TASK GOAL → Leaving out the images, please reproduce each line below exactly.

####################

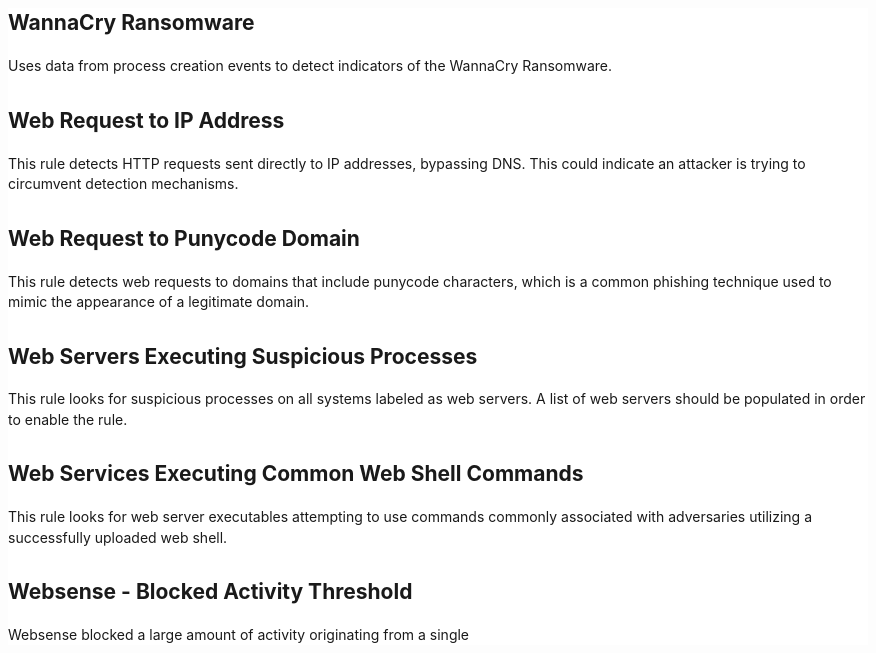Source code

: ## WannaCry Ransomware

Uses data from process creation events to detect indicators of the
WannaCry Ransomware.

## Web Request to IP Address

This rule detects HTTP requests sent directly to IP addresses, bypassing
DNS. This could indicate an attacker is trying to circumvent detection
mechanisms.

## Web Request to Punycode Domain

This rule detects web requests to domains that include punycode
characters, which is a common phishing technique used to mimic the
appearance of a legitimate domain.

## Web Servers Executing Suspicious Processes

This rule looks for suspicious processes on all systems labeled as web
servers. A list of web servers should be populated in order to enable
the rule.

## Web Services Executing Common Web Shell Commands

This rule looks for web server executables attempting to use commands
commonly associated with adversaries utilizing a successfully uploaded
web shell.

## Websense - Blocked Activity Threshold

Websense blocked a large amount of activity originating from a single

####################

RESULT FOR THIS TASK →
Source code

: ## WannaCry Ransomware

Uses data from process creation events to detect indicators of the
WannaCry Ransomware.

## Web Request to IP Address

This rule detects HTTP requests sent directly to IP addresses, bypassing
DNS. This could indicate an attacker is trying to circumvent detection
mechanisms.

## Web Request to Punycode Domain

This rule detects web requests to domains that include punycode
characters, which is a common phishing technique used to mimic the
appearance of a legitimate domain.

## Web Servers Executing Suspicious Processes

This rule looks for suspicious processes on all systems labeled as web
servers. A list of web servers should be populated in order to enable
the rule.

## Web Services Executing Common Web Shell Commands

This rule looks for web server executables attempting to use commands
commonly associated with adversaries utilizing a successfully uploaded
web shell.

## Websense - Blocked Activity Threshold

Websense blocked a large amount of activity originating from a single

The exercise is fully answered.